What is a Hijab?

Saturday is a day to celebrate unity through diversity on World Hijab Day


Mawaddah Aminou, staff writer

Following the tragic events that happened on 9/11, many Muslims faced lots of backlash and hate for a crime they didn’t commit. Though the events affected everyone, Muslims got a lot of hate, especially the women, who were targeted because of their hijab. One New Yorker decided it was time to take a stand and now, February 1 is World Hijab Day. 

Growing up in the Bronx, Nazma Khan, World Hijab Day’s founder, had already experienced lots of discrimination for wresrung her hijab. That discrimination heightened after 9/11.

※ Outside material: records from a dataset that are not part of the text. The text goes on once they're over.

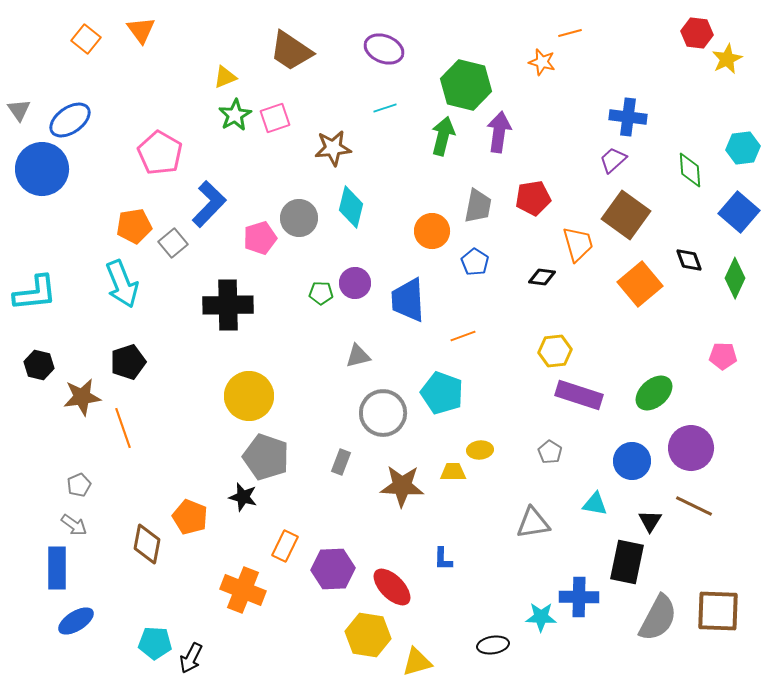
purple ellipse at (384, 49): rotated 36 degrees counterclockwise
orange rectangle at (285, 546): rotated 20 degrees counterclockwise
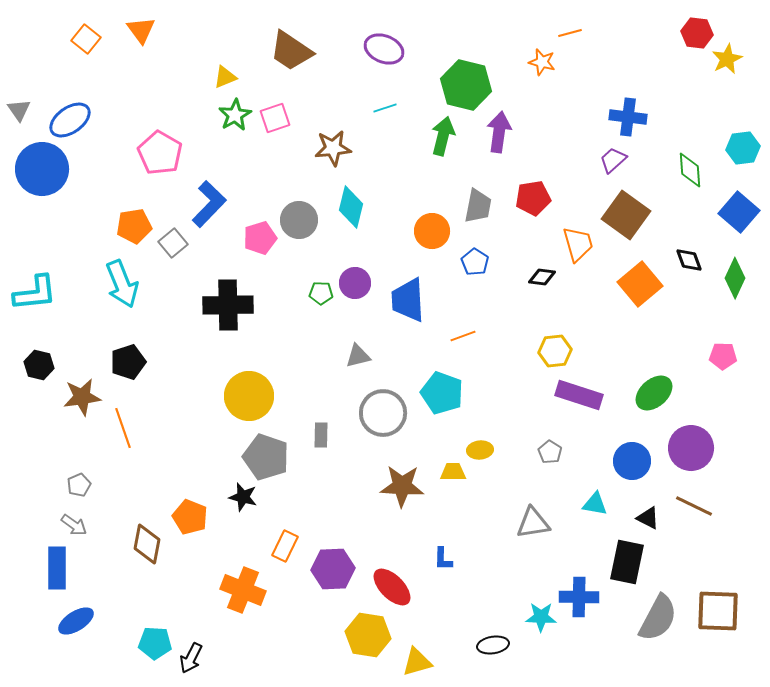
gray circle at (299, 218): moved 2 px down
gray rectangle at (341, 462): moved 20 px left, 27 px up; rotated 20 degrees counterclockwise
black triangle at (650, 521): moved 2 px left, 3 px up; rotated 35 degrees counterclockwise
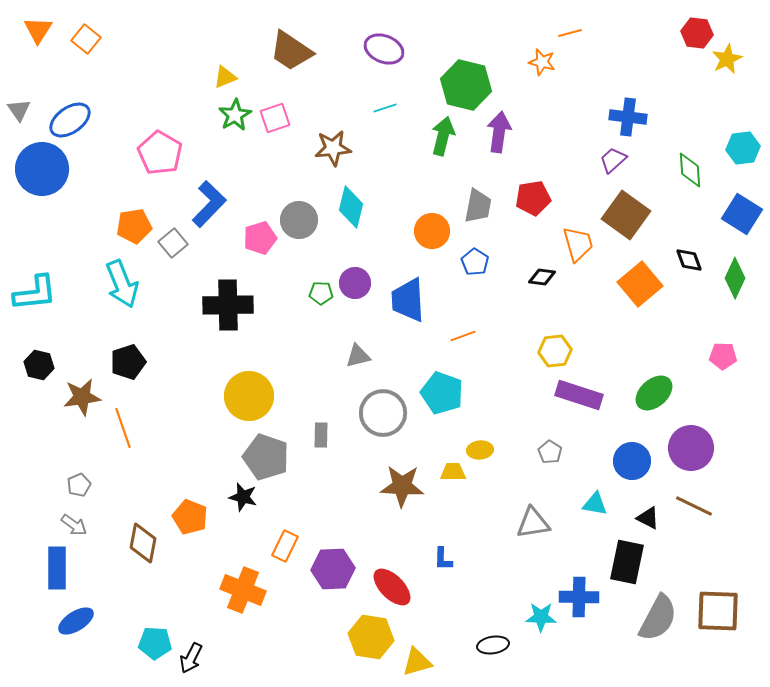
orange triangle at (141, 30): moved 103 px left; rotated 8 degrees clockwise
blue square at (739, 212): moved 3 px right, 2 px down; rotated 9 degrees counterclockwise
brown diamond at (147, 544): moved 4 px left, 1 px up
yellow hexagon at (368, 635): moved 3 px right, 2 px down
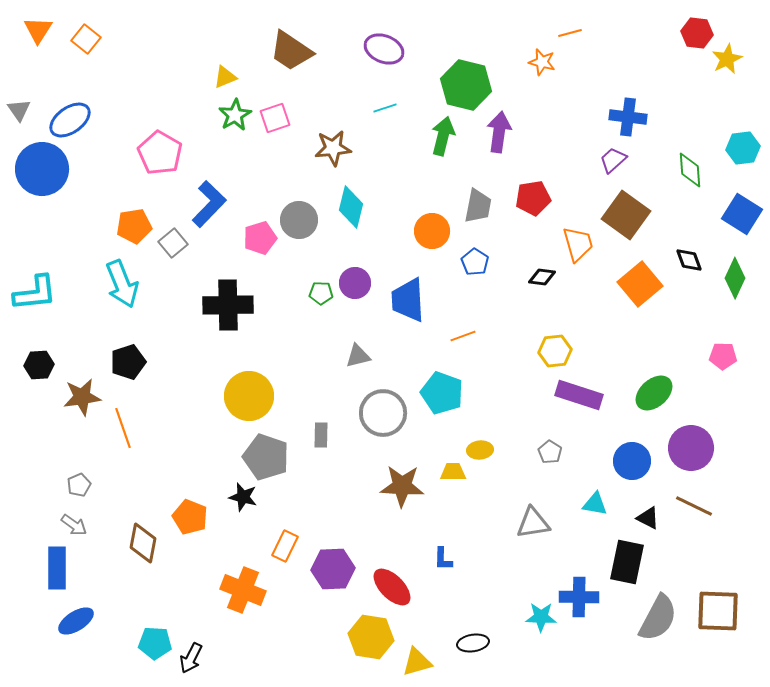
black hexagon at (39, 365): rotated 16 degrees counterclockwise
black ellipse at (493, 645): moved 20 px left, 2 px up
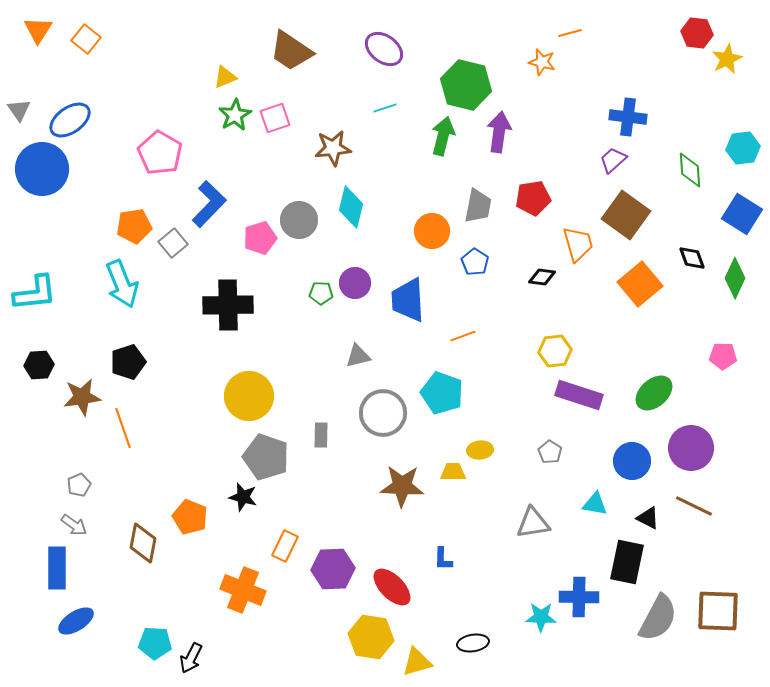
purple ellipse at (384, 49): rotated 15 degrees clockwise
black diamond at (689, 260): moved 3 px right, 2 px up
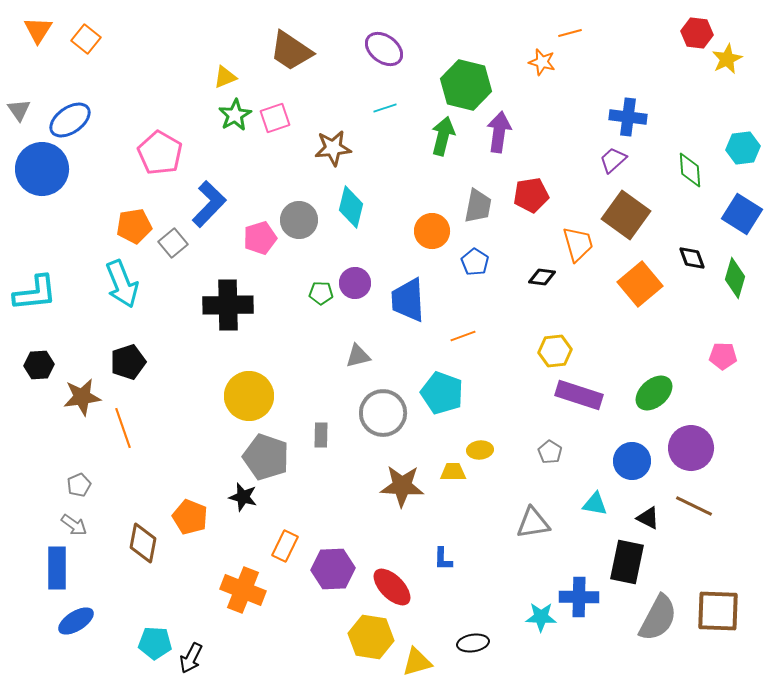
red pentagon at (533, 198): moved 2 px left, 3 px up
green diamond at (735, 278): rotated 9 degrees counterclockwise
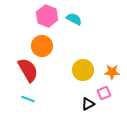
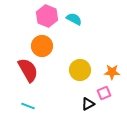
yellow circle: moved 3 px left
cyan line: moved 7 px down
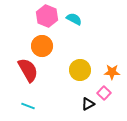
pink square: rotated 24 degrees counterclockwise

 She started getting called Osama bin Laden and terrorist. She decided that the only way to combat this hate and to express her right to wear her hijab was to ask other women around the world to ban together and support her cause. She got responses from 67 different countries within eight days, all from different religious backgrounds (Muslims, Christians, Buddhists, etc.).

The first World Hijab Day was Feb. 1, 2013 and has been celebrated every year since.

“Hijab” means “curtain” or “partition,” not “headscarf.” The Koran uses forms of the words “khimar” and “jilbab,” but not “hijab,” when describing women’s dress. “Khimar” means “cover” and corresponds to what we would call a scarf; “jilbab” is an outer garment.

“Hijab” has become a common way of describing a Muslim woman’s head covering, but sharia rules on modesty are about more than covering one’s hair — they deal with a range of attire and conduct, applicable to both men and women, intended to protect interactions between men and women from sexual innuendo.

 It’s not necessarily offensive to use “hijab” as a synonym for “headscarf.” (It’s a lot closer than other terms, as long as you say “wearing hijab” rather than “wearing a/the hijab.”) But either way, fixating on one piece of cloth misses the point of sharia’s holistic rules for modest behavior.

Innocent women get targeted just for wearing hijab. World Hijab Day’s mission is to fight the bigotry and discrimination that Muslim women who wear the hijab experience.